Samstag, 2. Juni 2018

Fliegenschiss oder so

Nannte der naziverdächtige Gauleiter das Dritte Reich, womit er natürlich recht hatte. Doch ganz so ernst möchte man es nicht nehmen. Gauland heißt der Knabe, der gerne vieldeutige Sprüche macht, um sich bei seinen rechtswabernden Anhängern in der Republik unmadig zu machen. Ein bisschen herumspielen genügt nicht, wenn man mit der deutschen Vergangenheit fertig werden möchte. Die Nazis sind für den Tod von Millionen Menschen, Juden und Nicht-Juden, verantwortlich gewesen. Heute besteht die Gefahr, dass das alles relativiert wird. Wir Nachgeborenen müssen uns betroffen fühlen, auch wenn wir keine Verantwortung tragen.

Altnazi? Neunazi? 
Es ist die Menschenverachtung, der Mangel an Warmherzigkeit, die Indifferenz, die uns zu schaffen machen. Sogar dem großartigen Politiker Helmut Schmidt hat man oft Kaltschnäuzigkeit nachgesagt. Die Mogadischu-Affaire, 1977, in die der Kanzler Schmidt zutiefst verwickelt war, hat uns eines besseren belehrt. Kühler Kopf und klare Gedanken kamen zum Einsatz. Das waren damals die Werkzeuge Helmut Schmidts. Als Organisator der Wasserkatastrophe von Hamburg, hatte er bereits seine Fähigkeiten unter Beweis gestellt. Willy Brandt war der Kanzler der Herzen, Helmut Schmidt der Kanzler des Verstandes, weltweit geschätzt, was für einen deutschen Politiker eine besondere Auszeichnung war.

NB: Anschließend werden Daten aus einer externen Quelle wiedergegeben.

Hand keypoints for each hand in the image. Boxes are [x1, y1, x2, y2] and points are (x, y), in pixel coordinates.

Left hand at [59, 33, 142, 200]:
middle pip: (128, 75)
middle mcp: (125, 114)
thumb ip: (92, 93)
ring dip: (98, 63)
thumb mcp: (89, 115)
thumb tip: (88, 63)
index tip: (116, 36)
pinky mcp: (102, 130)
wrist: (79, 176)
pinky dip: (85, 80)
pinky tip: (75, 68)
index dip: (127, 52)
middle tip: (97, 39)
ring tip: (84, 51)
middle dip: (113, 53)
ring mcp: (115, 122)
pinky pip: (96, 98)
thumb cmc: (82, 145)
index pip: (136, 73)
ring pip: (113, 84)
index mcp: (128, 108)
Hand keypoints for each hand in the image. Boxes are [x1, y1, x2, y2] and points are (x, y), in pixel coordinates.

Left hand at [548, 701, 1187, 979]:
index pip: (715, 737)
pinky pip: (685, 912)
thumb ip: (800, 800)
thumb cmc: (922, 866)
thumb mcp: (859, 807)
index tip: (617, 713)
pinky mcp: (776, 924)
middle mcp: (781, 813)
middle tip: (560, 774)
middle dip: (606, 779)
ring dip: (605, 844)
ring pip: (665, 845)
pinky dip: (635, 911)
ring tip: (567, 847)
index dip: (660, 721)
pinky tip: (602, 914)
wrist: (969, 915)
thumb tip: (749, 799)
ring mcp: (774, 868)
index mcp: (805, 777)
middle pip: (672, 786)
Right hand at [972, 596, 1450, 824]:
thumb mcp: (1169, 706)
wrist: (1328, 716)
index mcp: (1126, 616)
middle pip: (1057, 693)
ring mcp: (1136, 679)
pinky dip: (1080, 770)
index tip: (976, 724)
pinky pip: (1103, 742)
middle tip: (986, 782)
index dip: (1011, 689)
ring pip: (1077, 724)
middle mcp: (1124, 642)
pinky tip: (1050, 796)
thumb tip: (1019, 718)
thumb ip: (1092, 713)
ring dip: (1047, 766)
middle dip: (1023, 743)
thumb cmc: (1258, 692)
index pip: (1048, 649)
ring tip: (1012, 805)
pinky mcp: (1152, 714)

Auch wenn der AfD-Bonze Gauland von Vogelschiss der Geschichte sprach, nicht von Fliegenschiss, mag man die darin liegende Verachtung für die Nazizeit nicht abnehmen. Starke Worte sind nicht immer als Waffe gemeint. Manchmal gelten sie auch als Werkzeug, das nur zufällig herumliegt. Helmut Schmidt, dessen 100. Geburtstag wir in diesem Dezember feiern könnten, wurde von Helmut Kohl in unrühmlicher Weise abgelöst. Doch beide konnten dem Verdacht entkommen, rechtsdenkende Politiker gewesen zu sein.


Ein hochintelligentes Buch ist mir gerade in die Hände gefallen. Darin lese ich jetzt mit wachsender Zustimmung: Helmut Schmidt: Außer Dienst. Eine Bilanz. Ein Glück, dass wir diesen klugen Geschichtsversteher als Kanzler hatten. Keine Spur von Selbstbeweihräucherung. Eher ein gutes Maß an Selbstkritik. Das steht einer Nation wie den Deutschen, die oft als rechthaberisch daherkommen, gut zu Gesicht. Mehr muss dazu nicht gesagt werden.